D’altra parte, aveva condannato un uomo quasi innocente a una morte brutale, lenta ed estremamente dolorosa. Lo stesso giorno, Pilato rilasciò un uomo chiamato Barabba che era stato arrestato dopo una sommossa che era costata alcuni morti. I racconti di Marco e Giovanni, che affermano che era abitudine di Pilato liberare un prigioniero a Pasqua, non possono essere presi al valore nominale: l’idea di una liberazione annuale di assassini è ridicola. Inoltre, le loro storie sono colorate dalla teologia e dall’apologia cristiana: Barabba è presentato come il primo ad essere salvato dalla passione di Gesù, e gli ebrei piuttosto che Pilato chiedono la morte di Gesù.

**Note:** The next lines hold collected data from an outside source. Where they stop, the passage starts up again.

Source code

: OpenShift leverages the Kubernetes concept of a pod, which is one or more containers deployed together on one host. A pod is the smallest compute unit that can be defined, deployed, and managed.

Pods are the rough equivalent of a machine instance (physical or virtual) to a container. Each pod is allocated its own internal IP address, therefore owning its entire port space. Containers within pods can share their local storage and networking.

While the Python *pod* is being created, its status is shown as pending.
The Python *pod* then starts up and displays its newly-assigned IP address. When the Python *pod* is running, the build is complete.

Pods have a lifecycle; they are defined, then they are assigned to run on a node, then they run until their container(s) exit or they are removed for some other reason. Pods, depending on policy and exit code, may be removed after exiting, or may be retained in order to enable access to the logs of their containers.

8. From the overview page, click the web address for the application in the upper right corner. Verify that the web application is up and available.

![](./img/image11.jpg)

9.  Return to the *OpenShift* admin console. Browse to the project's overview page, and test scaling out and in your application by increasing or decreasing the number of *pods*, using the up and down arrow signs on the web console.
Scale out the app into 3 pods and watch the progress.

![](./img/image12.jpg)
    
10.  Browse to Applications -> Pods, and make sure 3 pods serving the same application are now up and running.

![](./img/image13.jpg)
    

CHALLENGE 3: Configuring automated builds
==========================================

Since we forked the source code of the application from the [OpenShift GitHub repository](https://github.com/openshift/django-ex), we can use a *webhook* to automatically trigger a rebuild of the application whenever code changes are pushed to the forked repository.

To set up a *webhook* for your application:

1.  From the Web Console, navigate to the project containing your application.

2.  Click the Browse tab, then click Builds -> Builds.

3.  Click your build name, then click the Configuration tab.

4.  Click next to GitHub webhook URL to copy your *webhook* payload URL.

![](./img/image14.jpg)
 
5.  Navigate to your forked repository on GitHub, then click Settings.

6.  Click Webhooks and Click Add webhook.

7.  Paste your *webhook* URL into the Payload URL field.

Tuttavia, la liberazione di quest’uomo è attestata due volte, ed è abbastanza probabile. Tuttavia, bisogna sottolineare che c’è un interessante parallelo con la scelta del capro espiatorio nel giorno dell’espiazione come descritto in Levitico 16,7-10: due capri sono selezionati, e la sorte decide quale viene scelto per essere sacrificato come offerta per il peccato, mentre l’altro sarà rilasciato nel deserto. Il parallelo con la storia di Barabba e di Gesù è notevole.

L’ironia della liberazione di Barabba – che fosse un fatto storico o meno – non fu persa dai primi cristiani: un colpevole era stato rilasciato, un innocente era stato ucciso.